The crystal structure of BG505 SOSIP.664 trimer in a side view (left) and top view (right), and the location of bnAb epitopes: apex, V1-V2 loops (blue), CD4 binding site (green), high mannose patch/V3 (pink), and the gp41 ectodomain (orange).

 

In addition to this work aimed at developing broadly neutralizing antibodies targeting envelope glycoprotein of HIV, Dr. Cayabyab has been developing methods to conduct research and develop other novel strategies for vaccines. His lab has developed a method for eliciting immune response through oral delivery of a Streptococcus mitis (Smitis) vector. A team of researchers led by Dr. Cayabyab constructed a recombinant Smitis (rSmitis) vector that expresses HIV antigens and tested its ability to induce B and T cell responses in the lab in a mouse model. The findings, as published in a peer-reviewed article, indicate that oral inoculation with rSmitis results in efficient colonization of the oral cavity of mice. Furthermore, this inoculation induced significant systemic and salivary vaccine antigen-specific antibody responses. This novel strategy of applying rSmitis vaccine vector for the induction of mucosal antibodies can be implemented to prevent penetration of the mucosa by pathogens such as HIV.
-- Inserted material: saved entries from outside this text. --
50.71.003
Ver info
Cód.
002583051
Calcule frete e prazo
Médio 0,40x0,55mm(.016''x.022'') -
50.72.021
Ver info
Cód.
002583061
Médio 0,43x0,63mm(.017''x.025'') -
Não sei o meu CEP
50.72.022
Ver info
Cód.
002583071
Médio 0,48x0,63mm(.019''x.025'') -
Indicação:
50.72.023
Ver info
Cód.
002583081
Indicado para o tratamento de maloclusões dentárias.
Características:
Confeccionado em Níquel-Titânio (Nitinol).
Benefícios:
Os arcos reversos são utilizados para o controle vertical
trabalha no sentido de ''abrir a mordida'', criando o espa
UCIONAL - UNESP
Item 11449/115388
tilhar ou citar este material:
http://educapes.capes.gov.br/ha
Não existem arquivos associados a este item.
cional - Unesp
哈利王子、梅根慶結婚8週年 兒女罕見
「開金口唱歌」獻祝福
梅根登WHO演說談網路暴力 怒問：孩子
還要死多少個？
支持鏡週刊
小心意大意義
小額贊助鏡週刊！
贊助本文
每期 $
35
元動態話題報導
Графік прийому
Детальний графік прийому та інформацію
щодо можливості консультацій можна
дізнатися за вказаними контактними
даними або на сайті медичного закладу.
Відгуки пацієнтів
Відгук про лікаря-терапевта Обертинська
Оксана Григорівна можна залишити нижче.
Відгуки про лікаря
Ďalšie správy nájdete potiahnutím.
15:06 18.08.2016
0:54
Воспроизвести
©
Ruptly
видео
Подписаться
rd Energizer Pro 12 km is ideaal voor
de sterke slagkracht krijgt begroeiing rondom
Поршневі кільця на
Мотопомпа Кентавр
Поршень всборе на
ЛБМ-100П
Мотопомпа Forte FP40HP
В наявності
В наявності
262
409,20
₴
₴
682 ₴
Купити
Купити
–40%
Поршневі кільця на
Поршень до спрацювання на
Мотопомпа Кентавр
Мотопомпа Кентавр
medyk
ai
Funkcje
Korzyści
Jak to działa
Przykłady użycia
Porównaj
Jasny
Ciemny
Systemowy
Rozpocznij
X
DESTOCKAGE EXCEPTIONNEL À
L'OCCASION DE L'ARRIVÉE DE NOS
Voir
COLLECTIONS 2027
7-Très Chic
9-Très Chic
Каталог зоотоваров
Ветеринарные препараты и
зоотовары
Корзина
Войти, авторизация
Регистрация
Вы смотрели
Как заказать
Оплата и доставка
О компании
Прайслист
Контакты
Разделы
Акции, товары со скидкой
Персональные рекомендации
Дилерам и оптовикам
As rSmitis can induce systemic T cell tolerance, its clinical potential is not limited to HIV vaccine. This technology proposed by Dr. Cayabyab has clinical potential for the development of rSmitis-based therapies for the treatment of various inflammatory, allergic, and autoimmune diseases. Owing to the novelty and translational value of this research, Dr. Cayabyab and his collaborators were granted a patent for this vaccine technology.

 

Patent: The present invention relates to a new vaccine delivery system.

 

Research performed by Dr. Cayabyab’s lab for developing novel efficient vaccines has resulted in multiple academic publications. Moreover, this research being conducted at NSU’s College of Dental Medicine has substantial clinical and commercial potential as it offers a solution for major unmet needs in public health. One such vaccine technology developed by Dr. Cayabyab’s lab in NSU has the potential for developing a vaccine that will prevent HIV infection and AIDS. The immunogen developed by Dr. Cayabyab and Dr. Bontempo consists of HIV-1 envelope glycoprotein trimers that can mimic the natural envelope glycoprotein of the HIV-1 virion and can be used to create a vaccine. This immunogen holds significant promise as a possible vaccine candidate against HIV infection.

Considering the translational value of this innovation, NSU’s Office of Technology Transfer worked extensively with Dr. Cayabyab to file a patent application for this invention and now this vaccine technology is available for licensing and further commercialization.

Dr. Cayabyab’s research in the field of HIV, COVID-19, and other infectious diseases holds immense clinical potential. His dedication to innovation in the field of vaccine development ensures that he will continue to make important scientific discoveries at NSU and make a positive impact towards improving prevention and treatment of infectious diseases.